__Texto proporcionado__:
No todos los migrantes son igualmente valorados. Acuso aquí el estallido de la “guerra” entre Rusia y Ucrania de la cual debemos opinar con cuidado, sin afanes internacionalistas. El estratega bélico que todos llevamos dentro sale a relucir, por lo pronto intentemos no sembrar más desinformación. En este momento histórico, el racismo cuasi nacionalista es uno de los principales “afectos” europeos a ras de piel. Toda tragedia, por menor que sea, brinda una oportunidad para establecer paradigmas sociopolíticos renovados, además de reglamentar-liberar la radicalidad humana. Se calcula que más de cuatro millones de ucranianos buscarán refugio en los países aledaños debido al conflicto, según datos de la ONU. Migrantes que no correrán, por cierto, con la suerte de los africanos, de los árabes o de los sudamericanos, debido a que tienen nombre + patria herida por el momento [Ucrania], una que conocemos por el espectáculo mediático, llamada por los historiadores: la “pequeña Rusia”.
No soy insensible a la desgracia del momento, sin embargo, pregunto: ¿acaso no huyen de las zonas bélicas, criminales, pobres y conflictivas la gran mayoría de los migrantes rechazados del orbe? Quizá los países de estos últimos no son parte del mapa y territorio de la economía y los intereses globales… esos son migrantes damnificados del sistema “paradisiaco” que consumimos. No es queja, no es arrepentimiento, es destino y realidad. Lamento el desarraigo de los ucranianos y el racismo que éste despierta; de la misma forma que lamento la tragedia cotidiana que viven otros migrantes negados de occidente que, mientras la guerra toma su curso, intentan sobrevivir sin importar resabio ideológico.

__Objetivo del ejercicio__:
Reproduce sin cambios el fragmento del texto sobre los migrantes que comienza con las palabras que contienen "No soy insensible" y termina con "importar resabio ideológico.". Las líneas que aparecen a continuación provienen de otra fuente.

__Datos proporcionados__:
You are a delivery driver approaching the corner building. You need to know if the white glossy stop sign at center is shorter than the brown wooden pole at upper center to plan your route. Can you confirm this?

__Respuesta al ejercicio__:
No soy insensible a la desgracia del momento, sin embargo, pregunto: ¿acaso no huyen de las zonas bélicas, criminales, pobres y conflictivas la gran mayoría de los migrantes rechazados del orbe? Quizá los países de estos últimos no son parte del mapa y territorio de la economía y los intereses globales… esos son migrantes damnificados del sistema “paradisiaco” que consumimos. No es queja, no es arrepentimiento, es destino y realidad. Lamento el desarraigo de los ucranianos y el racismo que éste despierta; de la misma forma que lamento la tragedia cotidiana que viven otros migrantes negados de occidente que, mientras la guerra toma su curso, intentan sobrevivir sin importar resabio ideológico.